- [Task]:
Reproduce, word for word, the stretch of the heart transplant article from "The interventions were" through "in the world.".

- [Passage]:
The first-of-their-kind procedures were performed by surgeons at the St. Vincent's Hospital in Sydney, Australia

Oct 24, 2014 08:17 GMT  ·  By

This Friday, surgeons in Australia announced that, over the course of the past few months, they had performed three innovative procedures, all of which boiled down to resuscitating dead hearts and transplanting them into patients.

The interventions were carried out at the St. Vincent's Hospital in Sydney and are argued to be the first procedures of this kind to have ever been successfully performed anywhere in the world.

It is understood that, of the three patients who have until now been subjected to such an intervention, the last one was operated on this past Wednesday and is already showing signs of recovery.

The other two, a 57-year-old grandmother named Michelle Gribilas and a 44-year-old father of three identified as Jan Damen, have both made a full recovery and have been released from hospital, Mashable informs.

Transplanting dead hearts into living patients

Information shared with the public by medical experts with the Victor Chang Cardiac Research Institute says that the three people who have until now been transplanted resuscitated hearts all received organs that had stopped beating some 20 minutes before the intervention.

Before being transplanted into the patients' bodies, the resuscitated hearts were all injected with a preservation solution that took 12 years to develop and that served to make the organs more resilient to transplantation.

“In a world first, doctors at St Vincent’s Hospital have managed to transplant a heart that had stopped beating. The donor heart wasn’t beating for up to 20 minutes before it was resuscitated and successfully transplanted,” reads a statement issued by the Victor Chang Cardiac Research Institute.

Furthermore, “The heart was brought back to life, then placed on a machine, before it was injected with a ground breaking preservation solution – developed by the Victor Chang Cardiac Research Institute and St. Vincent’s Hospital.”

- [Provided information]:
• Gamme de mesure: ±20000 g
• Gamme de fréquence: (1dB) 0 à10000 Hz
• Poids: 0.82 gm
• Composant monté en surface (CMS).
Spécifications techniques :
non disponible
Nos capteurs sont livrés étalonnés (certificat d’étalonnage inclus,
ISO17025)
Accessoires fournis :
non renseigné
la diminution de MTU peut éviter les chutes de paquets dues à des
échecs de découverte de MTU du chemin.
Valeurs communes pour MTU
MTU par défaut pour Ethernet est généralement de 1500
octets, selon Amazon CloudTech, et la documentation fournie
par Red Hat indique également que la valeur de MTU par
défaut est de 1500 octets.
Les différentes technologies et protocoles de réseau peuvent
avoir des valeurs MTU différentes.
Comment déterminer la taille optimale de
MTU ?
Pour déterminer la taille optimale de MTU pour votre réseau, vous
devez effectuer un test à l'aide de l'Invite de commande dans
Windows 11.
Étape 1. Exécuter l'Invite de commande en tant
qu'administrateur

--

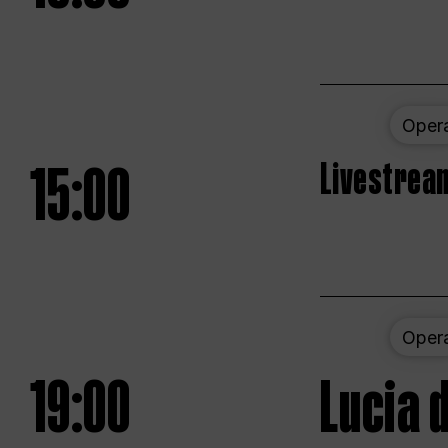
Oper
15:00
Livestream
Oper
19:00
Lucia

* * *

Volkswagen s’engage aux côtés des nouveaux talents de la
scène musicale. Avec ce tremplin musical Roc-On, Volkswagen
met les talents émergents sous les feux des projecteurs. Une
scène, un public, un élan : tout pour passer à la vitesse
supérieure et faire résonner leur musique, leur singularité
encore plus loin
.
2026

- [Solution]:
The interventions were carried out at the St. Vincent's Hospital in Sydney and are argued to be the first procedures of this kind to have ever been successfully performed anywhere in the world.